Probably still not the best because it ignores the ordinal nature, something like earthmover loss might be better
Doesn’t interpolate linearly, and still has a range hyperparameter.
Somewhat surprisingly, not clamping rewards works fine with MSE loss, even when the losses are in the millions on some games – nothing explodes, even without gradient clamping or Huber loss, but learning is slower.
Scaling experiments
Adam/RMSProp normalization, SGD for the final layer, weight norm on earlier layers.
There may be challenges with multi-task across games with huge point differences – Pong with Video Pinball.
Still seems to be the architecture of choice for image digestion.
Twice I have replaced my simple strided CNN with some of the large scale categorization models from the pytorch library like ConvNeXT, and despite being a bigger model that is state of the art for many classification and backbone tasks, seen it perform worse for my QV RL tasks. Classification performance for a model does not directly correlate to online RL performance.
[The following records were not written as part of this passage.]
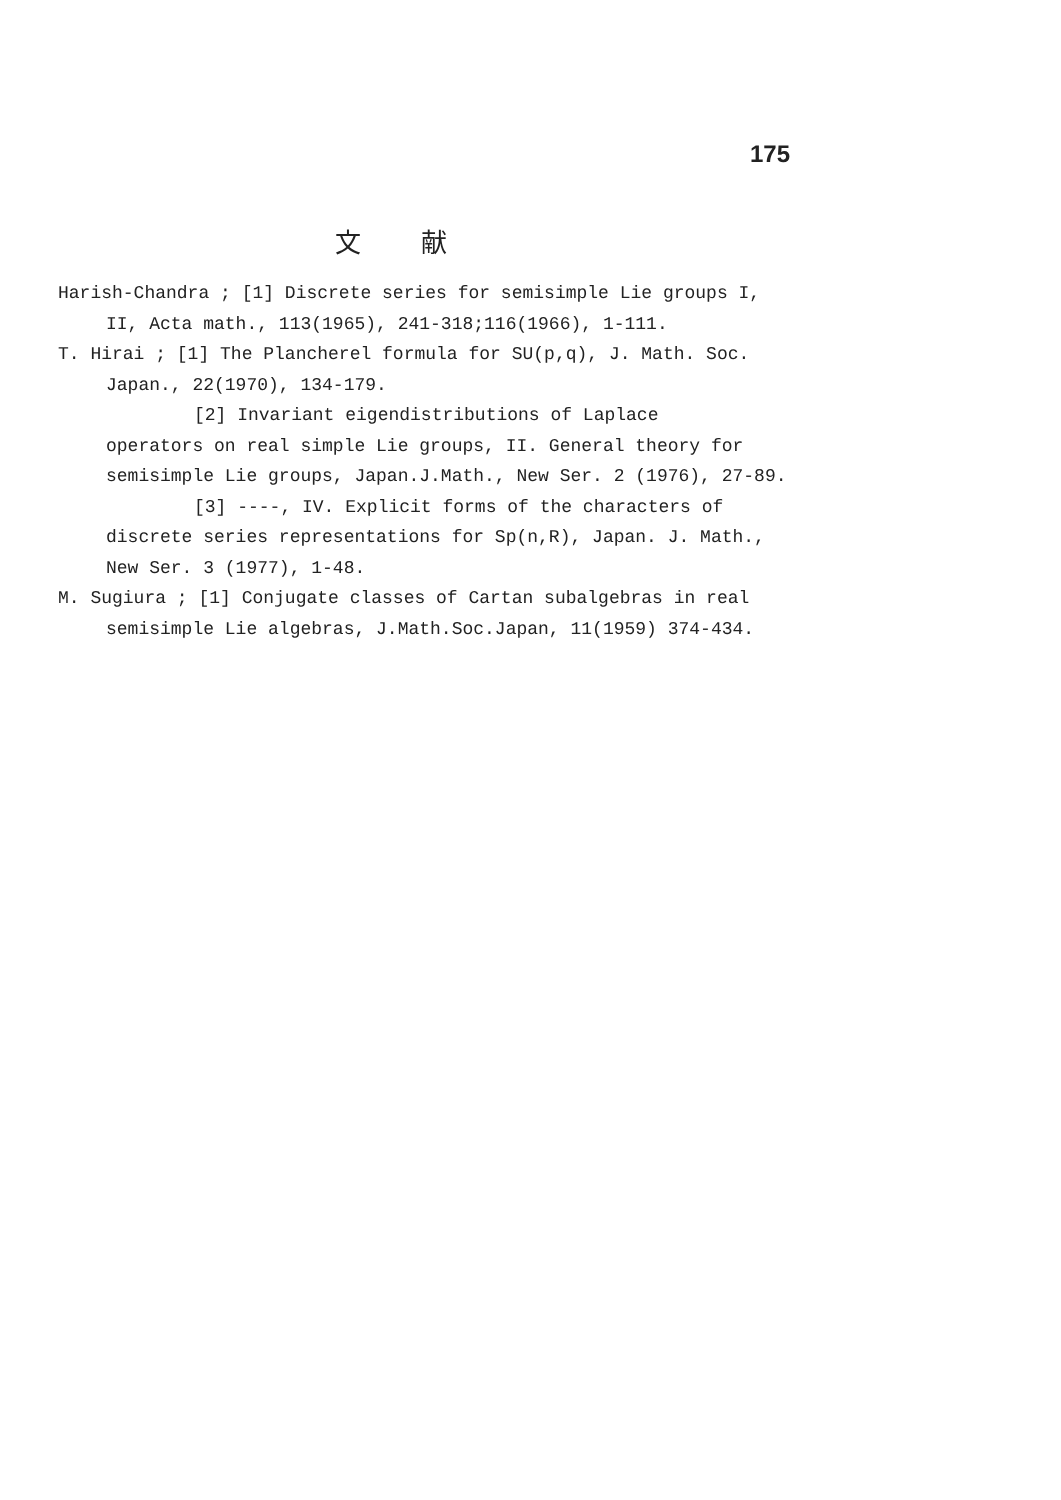175
文献
Harish-Chandra ; [1] Discrete series for semisimple Lie groups I, II, Acta math., 113(1965), 241-318;116(1966), 1-111.
T. Hirai ; [1] The Plancherel formula for SU(p,q), J. Math. Soc. Japan., 22(1970), 134-179.
[2] Invariant eigendistributions of Laplace
operators on real simple Lie groups, II. General theory for semisimple Lie groups, Japan.J.Math., New Ser. 2 (1976), 27-89.
[3] ----, IV. Explicit forms of the characters of
discrete series representations for Sp(n,R), Japan. J. Math., New Ser. 3 (1977), 1-48.
M. Sugiura ; [1] Conjugate classes of Cartan subalgebras in real semisimple Lie algebras, J.Math.Soc.Japan, 11(1959) 374-434.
Figuring out exactly how the needs diverge may be worthwhile at some point.
Can we learn better function architectures? CNN kernel subset failure example: A 5x5 kernel is a strict superset of a 3x3 kernel, yet it often learns worse, even with more parameters. Weight decay should reduce the impact of noise features, but it can take a very long time.
CNN shared weights are biologically implausible, but sort of like moving a focus point around.
Testing with unshared CNN parameters was worse, at least in the few-million-steps regime. At the limit, unshared should be better, and you could transition.
Factoring CNN to 2x1D should help more, and did in CIFAR-10, but not for RL.
CNN’s aren’t fully position independent as soon as you have a pooling layer or strided conv. Subpixel offsets.
Edge behavior, standard MaxPool doesn’t support wrapping options
Confidence – “I don’t have a good idea what the value should be, because I am focused on the wrong corner to see the player”
Partial isotropy
can exactly calculate all possible image offsets efficiently.
I’m fond of DenseNets, where each channel has access to everything before it, not just the channels of the previous layer. Not obvious how to extend across changes in image size, but clean with isotropic CNNs.
“Activation optimal”
No frame stacks, evaluate one convolution every frame. Latency increases with distance from each pixel.